Pew found almost 50 percent of black and Latino smartphone users reach their data limit occasionally, with 20 percent hitting it frequently. Users in general between 18-29 reported similar usage. According to the Government Accountability Office, usage-based pricing harms telecommuters, students and low-income socio-economic populations, as they often opt for cheaper, low-data plans, affording them significantly less use.

“Data caps could create a significant — and perhaps insurmountable — barrier for these populations to take
advantage of new and innovative services,” the report states. “Consider, for example, trying to complete an online class using a mobile broadband connection with a data cap. Suddenly a ‘free’ course comes with the risk of a substantial overage fee.”

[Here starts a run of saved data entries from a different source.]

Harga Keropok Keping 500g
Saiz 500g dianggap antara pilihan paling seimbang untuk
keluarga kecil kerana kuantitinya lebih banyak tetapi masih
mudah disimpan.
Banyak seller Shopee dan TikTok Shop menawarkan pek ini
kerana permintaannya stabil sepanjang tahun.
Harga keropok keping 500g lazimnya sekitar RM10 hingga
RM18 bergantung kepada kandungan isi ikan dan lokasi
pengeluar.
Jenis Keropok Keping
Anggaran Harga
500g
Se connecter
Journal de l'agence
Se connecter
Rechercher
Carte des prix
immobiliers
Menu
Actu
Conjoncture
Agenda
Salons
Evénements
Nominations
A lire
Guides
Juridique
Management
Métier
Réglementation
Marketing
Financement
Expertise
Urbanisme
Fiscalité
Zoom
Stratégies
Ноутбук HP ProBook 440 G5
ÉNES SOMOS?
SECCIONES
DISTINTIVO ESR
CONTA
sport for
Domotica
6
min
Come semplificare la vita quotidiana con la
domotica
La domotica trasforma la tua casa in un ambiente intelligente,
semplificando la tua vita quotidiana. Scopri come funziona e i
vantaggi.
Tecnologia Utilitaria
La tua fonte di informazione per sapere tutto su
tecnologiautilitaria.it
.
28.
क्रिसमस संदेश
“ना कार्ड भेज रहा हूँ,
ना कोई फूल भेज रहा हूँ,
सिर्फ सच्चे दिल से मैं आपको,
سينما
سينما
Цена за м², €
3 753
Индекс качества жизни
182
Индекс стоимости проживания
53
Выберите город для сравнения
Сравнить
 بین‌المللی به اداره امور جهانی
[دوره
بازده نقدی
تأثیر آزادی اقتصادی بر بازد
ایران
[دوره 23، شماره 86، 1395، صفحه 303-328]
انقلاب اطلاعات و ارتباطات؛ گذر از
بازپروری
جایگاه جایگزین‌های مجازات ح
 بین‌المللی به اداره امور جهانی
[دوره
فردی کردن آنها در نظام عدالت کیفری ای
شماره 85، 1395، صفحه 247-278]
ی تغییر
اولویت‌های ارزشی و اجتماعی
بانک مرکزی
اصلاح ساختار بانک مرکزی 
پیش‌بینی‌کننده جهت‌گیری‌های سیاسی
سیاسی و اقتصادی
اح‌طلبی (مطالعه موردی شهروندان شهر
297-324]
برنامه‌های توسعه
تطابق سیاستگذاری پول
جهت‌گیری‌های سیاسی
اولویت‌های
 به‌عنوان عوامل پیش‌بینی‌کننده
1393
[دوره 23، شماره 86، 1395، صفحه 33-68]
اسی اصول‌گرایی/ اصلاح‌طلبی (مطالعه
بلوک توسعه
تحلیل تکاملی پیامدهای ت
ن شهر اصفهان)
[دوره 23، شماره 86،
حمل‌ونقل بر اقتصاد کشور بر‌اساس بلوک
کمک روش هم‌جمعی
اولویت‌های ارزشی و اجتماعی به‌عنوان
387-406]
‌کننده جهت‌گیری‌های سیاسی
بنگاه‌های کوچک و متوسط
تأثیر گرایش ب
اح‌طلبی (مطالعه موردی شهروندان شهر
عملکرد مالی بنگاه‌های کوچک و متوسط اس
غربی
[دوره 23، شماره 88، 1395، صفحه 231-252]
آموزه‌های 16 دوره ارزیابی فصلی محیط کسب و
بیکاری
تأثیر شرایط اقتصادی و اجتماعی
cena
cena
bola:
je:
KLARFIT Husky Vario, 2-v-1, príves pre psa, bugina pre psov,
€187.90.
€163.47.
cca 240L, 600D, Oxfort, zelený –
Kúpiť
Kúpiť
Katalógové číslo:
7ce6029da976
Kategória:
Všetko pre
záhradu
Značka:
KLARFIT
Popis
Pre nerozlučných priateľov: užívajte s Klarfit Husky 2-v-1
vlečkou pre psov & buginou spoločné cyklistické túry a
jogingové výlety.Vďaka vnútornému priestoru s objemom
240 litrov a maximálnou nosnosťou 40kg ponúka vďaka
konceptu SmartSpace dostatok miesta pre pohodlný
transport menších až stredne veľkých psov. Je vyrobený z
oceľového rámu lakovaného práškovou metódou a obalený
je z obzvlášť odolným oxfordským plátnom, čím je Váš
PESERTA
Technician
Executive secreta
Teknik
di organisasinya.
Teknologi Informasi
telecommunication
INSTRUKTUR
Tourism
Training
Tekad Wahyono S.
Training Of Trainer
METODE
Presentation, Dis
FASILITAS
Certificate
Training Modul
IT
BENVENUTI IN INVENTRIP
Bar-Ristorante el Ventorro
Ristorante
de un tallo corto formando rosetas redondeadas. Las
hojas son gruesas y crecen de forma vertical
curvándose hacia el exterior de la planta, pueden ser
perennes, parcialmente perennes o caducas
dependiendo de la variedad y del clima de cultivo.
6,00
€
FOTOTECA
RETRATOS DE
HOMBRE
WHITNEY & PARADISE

“In the conclusion, we urge the Federal Communications Commission, particularly as the new Open Internet Order goes into effect, to open up a serious inquiry into whether data caps are an acceptable business practice.”

The first enforcement action of the FCC’s newly implemented net neutrality Open Internet Order was a $100 million fine leveled against AT&T last month for inadequately notifying customers their unlimited data plans could be throttled after a certain point.

AT&T’s fine was based on “thousands of complaints” the FCC exaggerated, according to the pro-market tech policy watchdog Media Freedom.

“I think the legal process will side with the company,” Media Freedom Director Mike Wendy told InsideSources. “The FCC looks like it has ‘dirty hands,’ that this was a trumped-up, baseless charge. Quite simply, the underlying facts and past practices of the agency do not support its determination in the [notice of apparent liability], and AT&T will eventually prevail against the commission on this one.”